## Task instructions:
Strip out the pictures and transcribe the records that follow exactly.

## Records for this task:
..............................

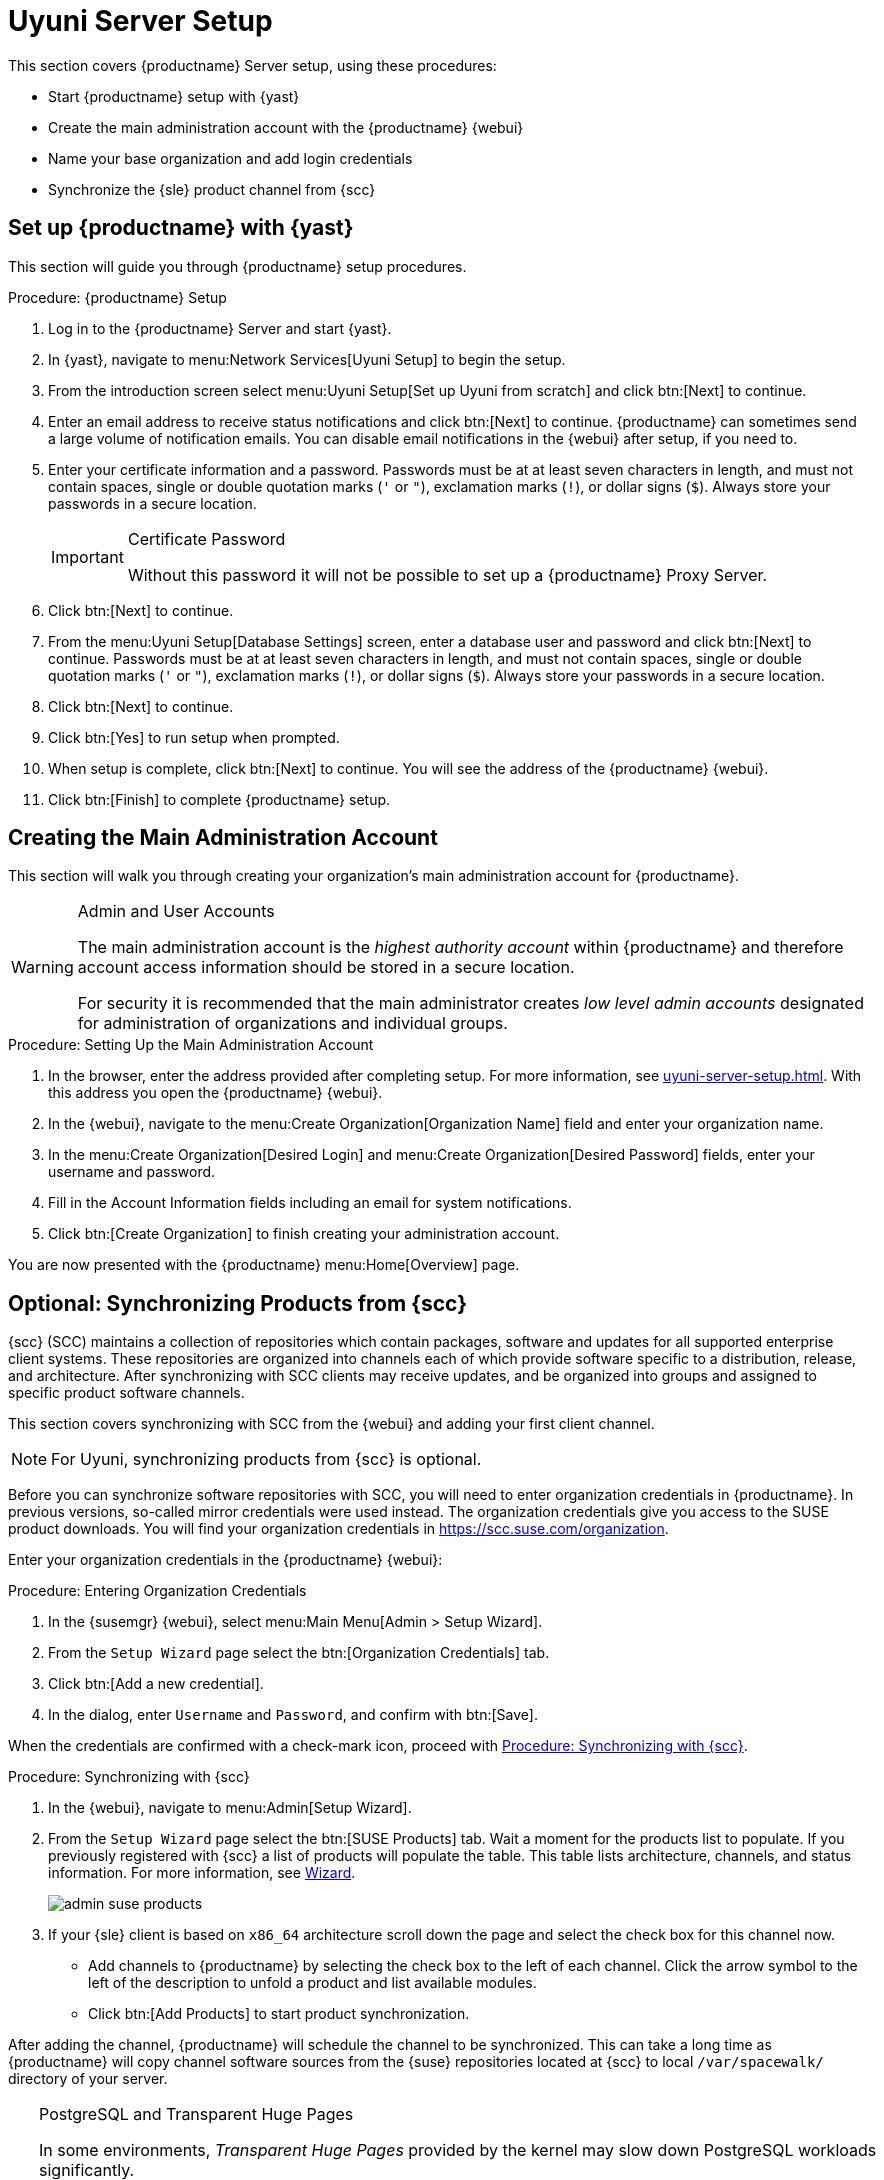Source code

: [[server-setup]]
= Uyuni Server Setup

This section covers {productname} Server setup, using these procedures:

* Start {productname} setup with {yast}
* Create the main administration account with the {productname} {webui}
* Name your base organization and add login credentials
* Synchronize the {sle} product channel from {scc}



[[server-setup-yast]]
== Set up {productname} with {yast}

This section will guide you through {productname} setup procedures.

.Procedure: {productname} Setup
. Log in to the {productname} Server and start {yast}.

. In {yast}, navigate to menu:Network Services[Uyuni Setup] to begin the setup.

. From the introduction screen select menu:Uyuni Setup[Set up Uyuni from scratch] and click btn:[Next] to continue.

. Enter an email address to receive status notifications and click btn:[Next] to continue.
{productname} can sometimes send a large volume of notification emails.
You can disable email notifications in the {webui} after setup, if you need to.

. Enter your certificate information and a password.
Passwords must be at at least seven characters in length, and must not contain spaces, single or double quotation marks (``'`` or ``"``), exclamation marks (``!``), or dollar signs (``$``).
Always store your passwords in a secure location.
+

[IMPORTANT]
.Certificate Password
====
Without this password it will not be possible to set up a {productname} Proxy Server.
====

. Click btn:[Next] to continue.
+

// image::quickstart-mgr-setup4-ncurses.png[scaledwidth=80%]

. From the menu:Uyuni Setup[Database Settings] screen, enter a database user and password and click btn:[Next] to continue.
Passwords must be at at least seven characters in length, and must not contain spaces, single or double quotation marks (``'`` or ``"``), exclamation marks (``!``), or dollar signs (``$``).
Always store your passwords in a secure location.
+

// image::quickstart-mgr-setup5-ncurses.png[scaledwidth=80%]

. Click btn:[Next] to continue.

. Click btn:[Yes] to run setup when prompted.

. When setup is complete, click btn:[Next] to continue.
You will see the address of the {productname} {webui}.

. Click btn:[Finish] to complete {productname} setup.

// In the next section you will create the administrator's account and synchronize with {scc}.


== Creating the Main Administration Account

This section will walk you through creating your organization's main administration account for {productname}.

[WARNING]
.Admin and User Accounts
====
The main administration account is the _highest authority account_ within {productname} and therefore account access information should be stored in a secure location.

For security it is recommended that the main administrator creates _low level admin accounts_ designated for administration of organizations and individual groups.
====


.Procedure: Setting Up the Main Administration Account
. In the browser, enter the address provided after completing setup.
For more information, see xref:uyuni-server-setup.adoc#server-setup-yast[].
With this address you open the {productname} {webui}.

. In the {webui}, navigate to the menu:Create Organization[Organization Name] field and enter your organization name.

. In the menu:Create Organization[Desired Login] and menu:Create Organization[Desired Password] fields, enter your username and password.

. Fill in the Account Information fields including an email for system notifications.

. Click btn:[Create Organization] to finish creating your administration account.
+

// image::quickstart-mgr-setup-admin1.png[scaledwidth=80%]

You are now presented with the {productname} menu:Home[Overview] page.
// In the next section you will prepare the server for connecting the first client.


== Optional: Synchronizing Products from {scc}

{scc} (SCC) maintains a collection of repositories which contain packages, software and updates for all supported enterprise client systems.
These repositories are organized into channels each of which provide software specific to a distribution, release, and architecture.
After synchronizing with SCC clients may receive updates, and be organized into groups and assigned to specific product software channels.

This section covers synchronizing with SCC from the {webui} and adding your first client channel.

[NOTE]
====
For Uyuni, synchronizing products from {scc} is optional.
====

Before you can synchronize software repositories with SCC, you will need to enter organization credentials in {productname}.
In previous versions, so-called mirror credentials were used instead.
The organization credentials give you access to the SUSE product downloads.
You will find your organization credentials in https://scc.suse.com/organization.

Enter your organization credentials in the {productname} {webui}:


[[proc-admin-organization-credentials]]
.Procedure: Entering Organization Credentials
. In the {susemgr} {webui}, select menu:Main Menu[Admin > Setup Wizard].
. From the [guimenu]``Setup Wizard`` page select the btn:[Organization Credentials] tab.
. Click btn:[Add a new credential].
. In the dialog, enter [guimenu]``Username`` and [guimenu]``Password``, and confirm with btn:[Save].

When the credentials are confirmed with a check-mark icon, proceed with <<proc-quickstart-first-channel-sync>>.


[[proc-quickstart-first-channel-sync]]
.Procedure: Synchronizing with {scc}
. In the {webui}, navigate to menu:Admin[Setup Wizard].

. From the [guimenu]``Setup Wizard`` page select the btn:[SUSE Products] tab.
Wait a moment for the products list to populate.
If you previously registered with {scc} a list of products will populate the table.
This table lists architecture, channels, and status information.
For more information, see xref:reference:admin/setup-wizard.adoc[Wizard].
+

image::admin_suse_products.png[scaledwidth=80%]

. If your {sle} client is based on [systemitem]``x86_64`` architecture scroll down the page and select the check box for this channel now.
+

* Add channels to {productname} by selecting the check box to the left of each channel.
Click the arrow symbol to the left of the description to unfold a product and list available modules.
* Click btn:[Add Products] to start product synchronization.

After adding the channel, {productname} will schedule the channel to be synchronized.
This can take a long time as {productname} will copy channel software sources from the {suse} repositories located at {scc} to local [path]``/var/spacewalk/`` directory of your server.


[TIP]
.PostgreSQL and Transparent Huge Pages
====
In some environments, _Transparent Huge Pages_ provided by the kernel may slow down PostgreSQL workloads significantly.

To disable _Transparant Huge Pages_ set the [option]``transparent_hugepage`` kernel parameter to [option]``never``.
This has to be changed in [path]``/etc/default/grub`` and added to the line [option]``GRUB_CMDLINE_LINUX_DEFAULT``, for example:

----
GRUB_CMDLINE_LINUX_DEFAULT="resume=/dev/sda1 splash=silent quiet showopts elevator=noop transparent_hugepage=never"
----

To write the new configuration run [command]``grub2-mkconfig -o /boot/grub2/grub.cfg``.
====

Monitor the channel synchronization process in real-time by viewing channel log files located in the directory [path]``/var/log/rhn/reposync``:

----
tail -f /var/log/rhn/reposync/<CHANNEL_NAME>.log
----

When the channel synchronization process is complete, you can continue with client registration.
For more instructions, see xref:client-configuration:registration-overview.adoc[].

..............................

## Task result:
Source code

: [[server-setup]]
= Uyuni Server Setup

This section covers {productname} Server setup, using these procedures:

* Start {productname} setup with {yast}
* Create the main administration account with the {productname} {webui}
* Name your base organization and add login credentials
* Synchronize the {sle} product channel from {scc}



[[server-setup-yast]]
== Set up {productname} with {yast}

This section will guide you through {productname} setup procedures.

.Procedure: {productname} Setup
. Log in to the {productname} Server and start {yast}.

. In {yast}, navigate to menu:Network Services[Uyuni Setup] to begin the setup.

. From the introduction screen select menu:Uyuni Setup[Set up Uyuni from scratch] and click btn:[Next] to continue.

. Enter an email address to receive status notifications and click btn:[Next] to continue.
{productname} can sometimes send a large volume of notification emails.
You can disable email notifications in the {webui} after setup, if you need to.

. Enter your certificate information and a password.
Passwords must be at at least seven characters in length, and must not contain spaces, single or double quotation marks (``'`` or ``"``), exclamation marks (``!``), or dollar signs (``$``).
Always store your passwords in a secure location.
+

[IMPORTANT]
.Certificate Password
====
Without this password it will not be possible to set up a {productname} Proxy Server.
====

. Click btn:[Next] to continue.
+

// image::quickstart-mgr-setup4-ncurses.png[scaledwidth=80%]

. From the menu:Uyuni Setup[Database Settings] screen, enter a database user and password and click btn:[Next] to continue.
Passwords must be at at least seven characters in length, and must not contain spaces, single or double quotation marks (``'`` or ``"``), exclamation marks (``!``), or dollar signs (``$``).
Always store your passwords in a secure location.
+

// image::quickstart-mgr-setup5-ncurses.png[scaledwidth=80%]

. Click btn:[Next] to continue.

. Click btn:[Yes] to run setup when prompted.

. When setup is complete, click btn:[Next] to continue.
You will see the address of the {productname} {webui}.

. Click btn:[Finish] to complete {productname} setup.

// In the next section you will create the administrator's account and synchronize with {scc}.


== Creating the Main Administration Account

This section will walk you through creating your organization's main administration account for {productname}.

[WARNING]
.Admin and User Accounts
====
The main administration account is the _highest authority account_ within {productname} and therefore account access information should be stored in a secure location.

For security it is recommended that the main administrator creates _low level admin accounts_ designated for administration of organizations and individual groups.
====


.Procedure: Setting Up the Main Administration Account
. In the browser, enter the address provided after completing setup.
For more information, see xref:uyuni-server-setup.adoc#server-setup-yast[].
With this address you open the {productname} {webui}.

. In the {webui}, navigate to the menu:Create Organization[Organization Name] field and enter your organization name.

. In the menu:Create Organization[Desired Login] and menu:Create Organization[Desired Password] fields, enter your username and password.

. Fill in the Account Information fields including an email for system notifications.

. Click btn:[Create Organization] to finish creating your administration account.
+

// image::quickstart-mgr-setup-admin1.png[scaledwidth=80%]

You are now presented with the {productname} menu:Home[Overview] page.
// In the next section you will prepare the server for connecting the first client.


== Optional: Synchronizing Products from {scc}

{scc} (SCC) maintains a collection of repositories which contain packages, software and updates for all supported enterprise client systems.
These repositories are organized into channels each of which provide software specific to a distribution, release, and architecture.
After synchronizing with SCC clients may receive updates, and be organized into groups and assigned to specific product software channels.

This section covers synchronizing with SCC from the {webui} and adding your first client channel.

[NOTE]
====
For Uyuni, synchronizing products from {scc} is optional.
====

Before you can synchronize software repositories with SCC, you will need to enter organization credentials in {productname}.
In previous versions, so-called mirror credentials were used instead.
The organization credentials give you access to the SUSE product downloads.
You will find your organization credentials in https://scc.suse.com/organization.

Enter your organization credentials in the {productname} {webui}:


[[proc-admin-organization-credentials]]
.Procedure: Entering Organization Credentials
. In the {susemgr} {webui}, select menu:Main Menu[Admin > Setup Wizard].
. From the [guimenu]``Setup Wizard`` page select the btn:[Organization Credentials] tab.
. Click btn:[Add a new credential].
. In the dialog, enter [guimenu]``Username`` and [guimenu]``Password``, and confirm with btn:[Save].

When the credentials are confirmed with a check-mark icon, proceed with <<proc-quickstart-first-channel-sync>>.


[[proc-quickstart-first-channel-sync]]
.Procedure: Synchronizing with {scc}
. In the {webui}, navigate to menu:Admin[Setup Wizard].

. From the [guimenu]``Setup Wizard`` page select the btn:[SUSE Products] tab.
Wait a moment for the products list to populate.
If you previously registered with {scc} a list of products will populate the table.
This table lists architecture, channels, and status information.
For more information, see xref:reference:admin/setup-wizard.adoc[Wizard].
+

image::admin_suse_products.png[scaledwidth=80%]

. If your {sle} client is based on [systemitem]``x86_64`` architecture scroll down the page and select the check box for this channel now.
+

* Add channels to {productname} by selecting the check box to the left of each channel.
Click the arrow symbol to the left of the description to unfold a product and list available modules.
* Click btn:[Add Products] to start product synchronization.

After adding the channel, {productname} will schedule the channel to be synchronized.
This can take a long time as {productname} will copy channel software sources from the {suse} repositories located at {scc} to local [path]``/var/spacewalk/`` directory of your server.


[TIP]
.PostgreSQL and Transparent Huge Pages
====
In some environments, _Transparent Huge Pages_ provided by the kernel may slow down PostgreSQL workloads significantly.

To disable _Transparant Huge Pages_ set the [option]``transparent_hugepage`` kernel parameter to [option]``never``.
This has to be changed in [path]``/etc/default/grub`` and added to the line [option]``GRUB_CMDLINE_LINUX_DEFAULT``, for example:

----
GRUB_CMDLINE_LINUX_DEFAULT="resume=/dev/sda1 splash=silent quiet showopts elevator=noop transparent_hugepage=never"
----

To write the new configuration run [command]``grub2-mkconfig -o /boot/grub2/grub.cfg``.
====

Monitor the channel synchronization process in real-time by viewing channel log files located in the directory [path]``/var/log/rhn/reposync``:

----
tail -f /var/log/rhn/reposync/<CHANNEL_NAME>.log
----

When the channel synchronization process is complete, you can continue with client registration.
For more instructions, see xref:client-configuration:registration-overview.adoc[].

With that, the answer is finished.